Superresolution is typified by techniques such as stimulated emission depletion microscopy, ground state depletion microscopy and like ideas pioneered for example by Stefan Hell. This is often sensationally described as “breaking the diffraction limit of light” but this is misleading. The essential idea is that some further information is used to localise where a detected photon has come from and this further information is what gets one below the diffraction limit. For example, STED microscopy uses a high powered “fore-pulse” focussed as a first order (one with a null at its centre and whose intensity varies like $r^2\,e^{−\alpha\,r^2}$) Gaussian mode on excited fluorophores to relax all those fluorophores aside from those at the very centre and within a distance that is much below the diffraction limit. Then the system reads the fluorescence arising from a second pulse following very soon (nanoseconds) after the first and with the same focus, but this time in the zeroth order Gaussian (the one that varies like $e^{−\alpha\,r^2}$) mode. Now only fluorophores well within a radius that is well below the diffraction limit from the central focal point can contribute to this second reading, and this knowledge lets one infer to within tens of nanometres where the light has come from.

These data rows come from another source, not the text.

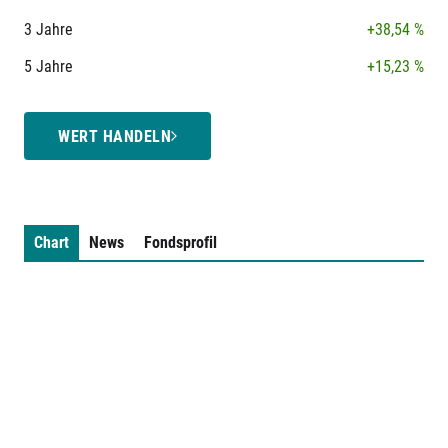
3 Jahre
+38,54 %
5 Jahre
+15,23 %
WERT HANDELN
Chart
News
Fondsprofil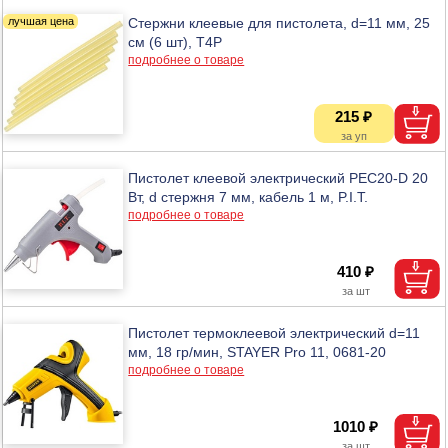
Стержни клеевые для пистолета, d=11 мм, 25
см (6 шт), T4P
подробнее о товаре
215 ₽
Пистолет клеевой электрический PEC20-D 20
Вт, d стержня 7 мм, кабель 1 м, P.I.T.
подробнее о товаре
410 ₽
Пистолет термоклеевой электрический d=11
мм, 18 гр/мин, STAYER Pro 11, 0681-20
подробнее о товаре
1010 ₽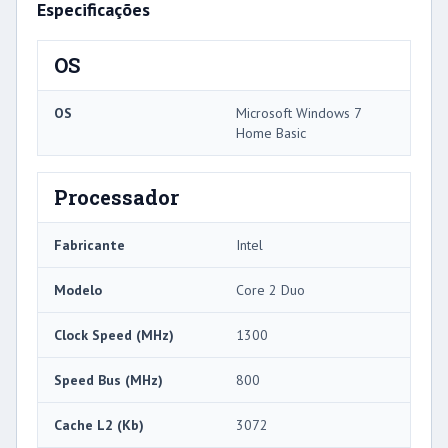
Especificações
OS
OS
Microsoft Windows 7
Home Basic
Processador
Fabricante
Intel
Modelo
Core 2 Duo
Clock Speed ​​(MHz)
1300
Speed ​​Bus (MHz)
800
Cache L2 (Kb)
3072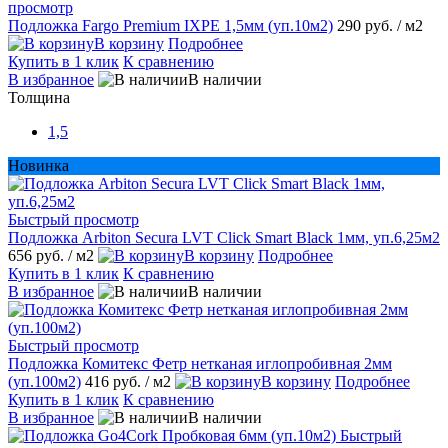
просмотр
Подложка Fargo Premium IXPE 1,5мм (уп.10м2)
290 руб.
/ м2
В корзину
Подробнее
Купить в 1 клик
К сравнению
В избранное
В наличии
Толщина
1,5
Новинка
Быстрый просмотр
Подложка Arbiton Secura LVT Click Smart Black 1мм, уп.6,25м2
656 руб.
/ м2
В корзину
Подробнее
Купить в 1 клик
К сравнению
В избранное
В наличии
Быстрый просмотр
Подложка Комитекс Фетр нетканая иглопробивная 2мм
(уп.100м2)
416 руб.
/ м2
В корзину
Подробнее
Купить в 1 клик
К сравнению
В избранное
В наличии
Быстрый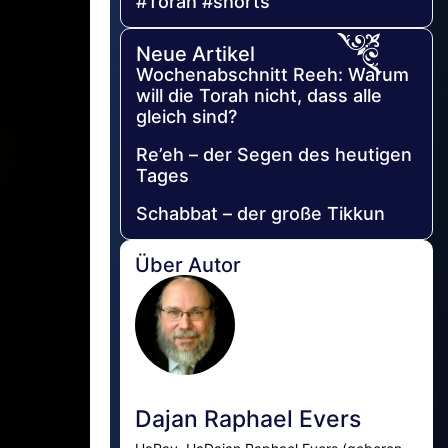
#Torah #shorts
Neue Artikel
Wochenabschnitt Reeh: Warum
will die Torah nicht, dass alle
gleich sind?
Re’eh – der Segen des heutigen
Tages
Schabbat – der große Tikkun
Über Autor
Dajan Raphael Evers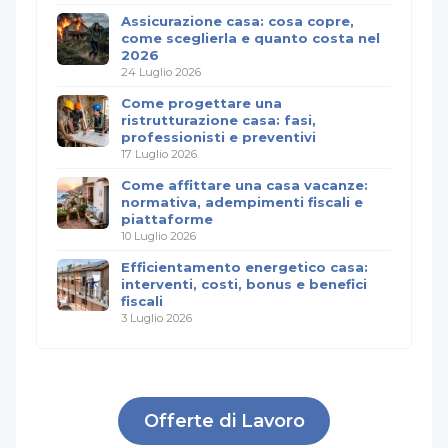
Assicurazione casa: cosa copre,
come sceglierla e quanto costa nel
2026
24 Luglio 2026
Come progettare una
ristrutturazione casa: fasi,
professionisti e preventivi
17 Luglio 2026
Come affittare una casa vacanze:
normativa, adempimenti fiscali e
piattaforme
10 Luglio 2026
Efficientamento energetico casa:
interventi, costi, bonus e benefici
fiscali
3 Luglio 2026
Offerte di Lavoro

Another technique called STORM (also on the “Super Resolution Microscopy” Wikipedia Page ) uses advanced fluorophore chemistry and nonlinear interaction to switch fluorophores on and off quickly so that only the fluorophores near the focus are excited at once. With so few fluorophores lit, the out of focus noise is almost nonexistent and so the signal is clean enough that the point spread function can be deconvolved by Fourier techniques from the image. Depending on the signal received, the deconvolution achieves an improvement of resolution length proportional to $1/\sqrt{N}$ where $N$ is the number of photons gathered. One can get down to tens of nanometers resolution in optimal conditions with this technique, however, the sample has to be meticulously prepared and sectioned.

Other techniques include modulation of the optical image to achieve the spatial analogue of syncrhonous downconversion (the same phenomenon that yields Moiré patterns) of the high spatial frequency content of an image down to the spatial frequency range where it can be imaged by conventional, diffraction-limited light microscopy.